(Dataset entries)
Content starts

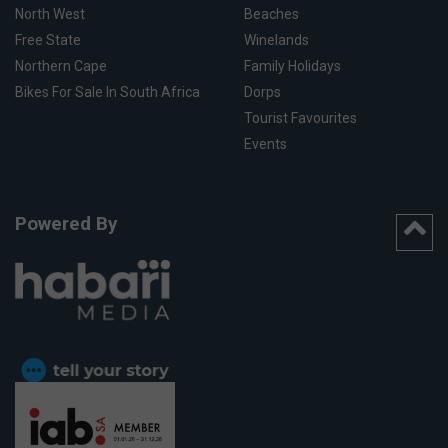
North West
Beaches
Free State
Winelands
Northern Cape
Family Holidays
Bikes For Sale In South Africa
Dorps
Tourist Favourites
Events
Powered By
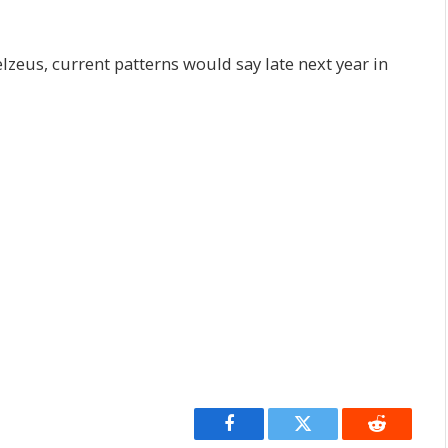
zeus, current patterns would say late next year in
Facebook
Twitter
Reddit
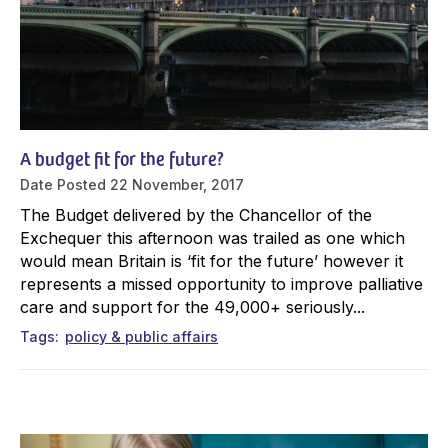
A budget fit for the future?
Date Posted
22 November, 2017
The Budget delivered by the Chancellor of the
Exchequer this afternoon was trailed as one which
would mean Britain is ‘fit for the future’ however it
represents a missed opportunity to improve palliative
care and support for the 49,000+ seriously...
Tags
policy & public affairs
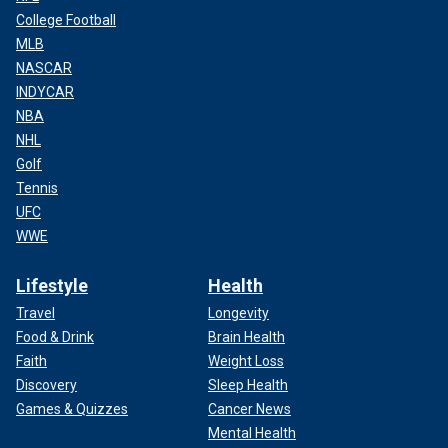
College Football
MLB
NASCAR
INDYCAR
NBA
NHL
Golf
Tennis
UFC
WWE
Lifestyle
Health
Travel
Longevity
Food & Drink
Brain Health
Faith
Weight Loss
Discovery
Sleep Health
Games & Quizzes
Cancer News
Mental Health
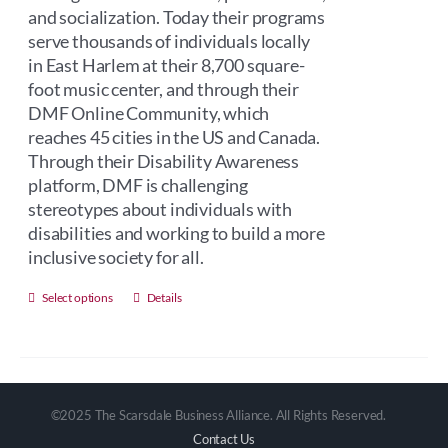
and socialization. Today their programs
serve thousands of individuals locally
in East Harlem at their 8,700 square-
foot music center, and through their
DMF Online Community, which
reaches 45 cities in the US and Canada.
Through their Disability Awareness
platform, DMF is challenging
stereotypes about individuals with
disabilities and working to build a more
inclusive society for all.
This
Select options
Details
product
has
multiple
variants.
©2025 The Scarsdale Business Alliance. All Rights Reserved.
The
Contact Us
options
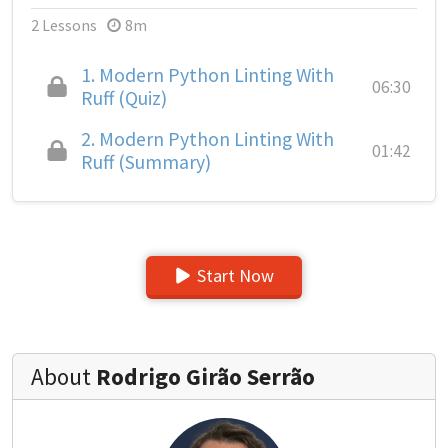
2 Lessons
8m
1.
Modern Python Linting With
06:30
Ruff (Quiz)
2.
Modern Python Linting With
01:42
Ruff (Summary)
Start Now
About
Rodrigo Girão Serrão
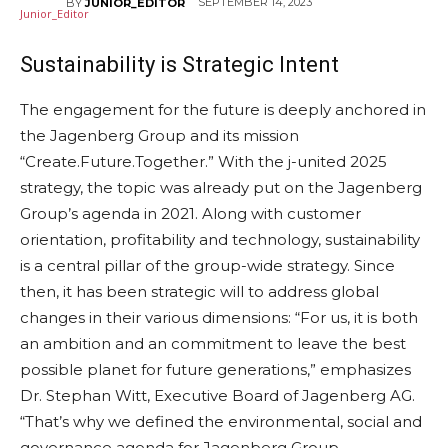
SEPTEMBER 14, 2023
BY
JUNIOR_EDITOR
Sustainability
is Strategic Intent
The engagement for the future is deeply anchored in
the Jagenberg Group and its mission
“Create.Future.Together.” With the j-united 2025
strategy, the topic was already put on the Jagenberg
Group’s agenda in 2021. Along with customer
orientation, profitability and technology, sustainability
is a central pillar of the group-wide strategy. Since
then, it has been strategic will to address global
changes in their various dimensions: “For us, it is both
an ambition and an commitment to leave the best
possible planet for future generations,” emphasizes
Dr. Stephan Witt, Executive Board of Jagenberg AG.
“That’s why we defined the environmental, social and
governance agenda for Jagenberg Group,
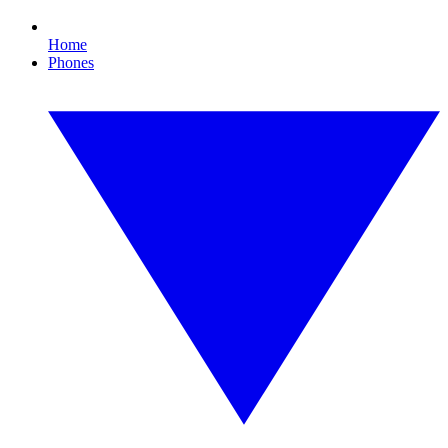
Home
Phones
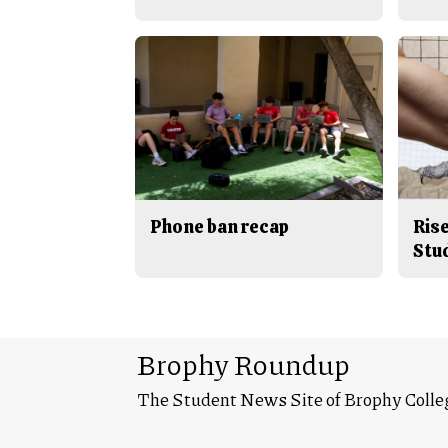
Phone ban recap
Rise
Stu
Brophy Roundup
The Student News Site of Brophy Colle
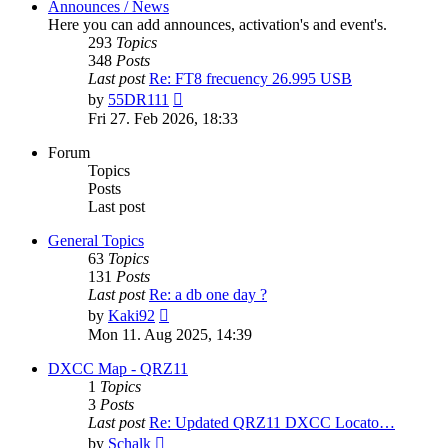
Announces / News
Here you can add announces, activation's and event's.
293
Topics
348
Posts
Last post
Re: FT8 frecuency 26.995 USB
View
by
55DR111
the
Fri 27. Feb 2026, 18:33
latest
post
Forum
Topics
Posts
Last post
General Topics
63
Topics
131
Posts
Last post
Re: a db one day ?
View
by
Kaki92
the
Mon 11. Aug 2025, 14:39
latest
post
DXCC Map - QRZ11
1
Topics
3
Posts
Last post
Re: Updated QRZ11 DXCC Locato…
View
by
Schalk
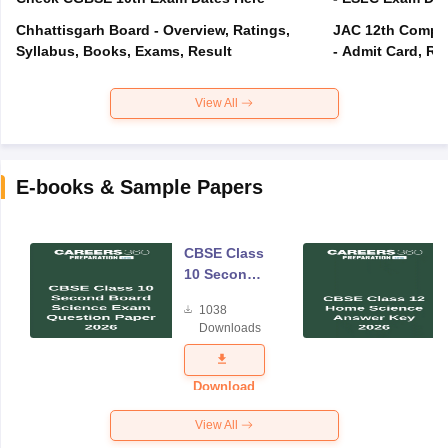
Chhattisgarh Board - Overview, Ratings,
JAC 12th Compar
Syllabus, Books, Exams, Result
- Admit Card, Re
View All
E-books & Sample Papers
CBSE Class
10 Second
Board
1038
Science
Downloads
Exam
Question
Paper 2026
Download
View All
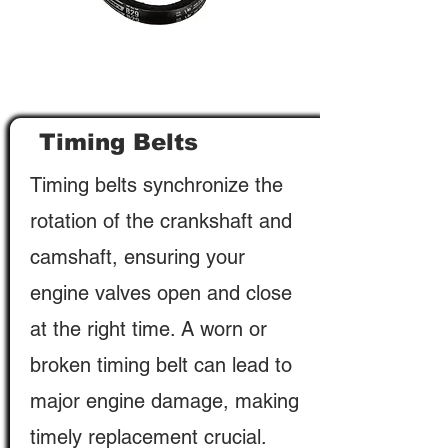
Timing Belts
Timing belts synchronize the
rotation of the crankshaft and
camshaft, ensuring your
engine valves open and close
at the right time. A worn or
broken timing belt can lead to
major engine damage, making
timely replacement crucial.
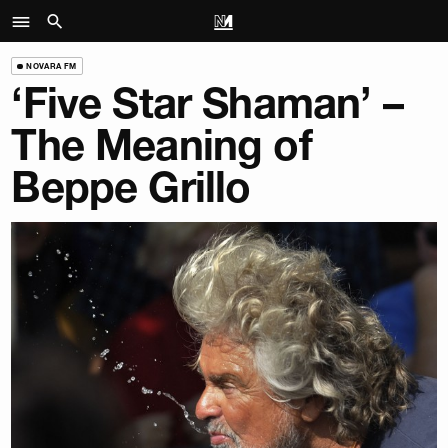
NOVARA FM
‘Five Star Shaman’ –
The Meaning of
Beppe Grillo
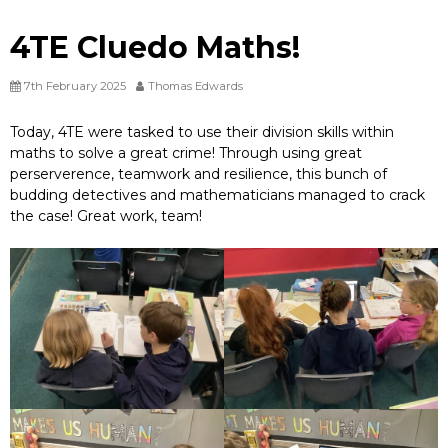
4TE Cluedo Maths!
7th February 2025
Thomas Edwards
Today, 4TE were tasked to use their division skills within
maths to solve a great crime! Through using great
perserverence, teamwork and resilience, this bunch of
budding detectives and mathematicians managed to crack
the case! Great work, team!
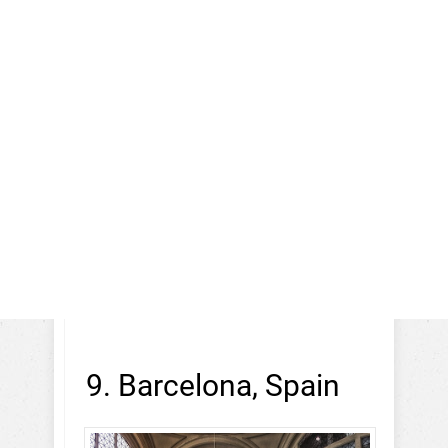
9. Barcelona, Spain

Content ends

■ **TASK DETAILS**: Exact repeats of the lines from the first one in the data through the line containing "Exchequer this afternoon" make up the answer. Pictures do not.

■ **SOLUTION TO THE PROBLEM**:
North West
Beaches
Free State
Winelands
Northern Cape
Family Holidays
Bikes For Sale In South Africa
Dorps
Tourist Favourites
Events
Powered By
zeus, current patterns would say late next year in
Facebook
Twitter
Reddit
A budget fit for the future?
Date Posted
22 November, 2017
The Budget delivered by the Chancellor of the
Exchequer this afternoon was trailed as one which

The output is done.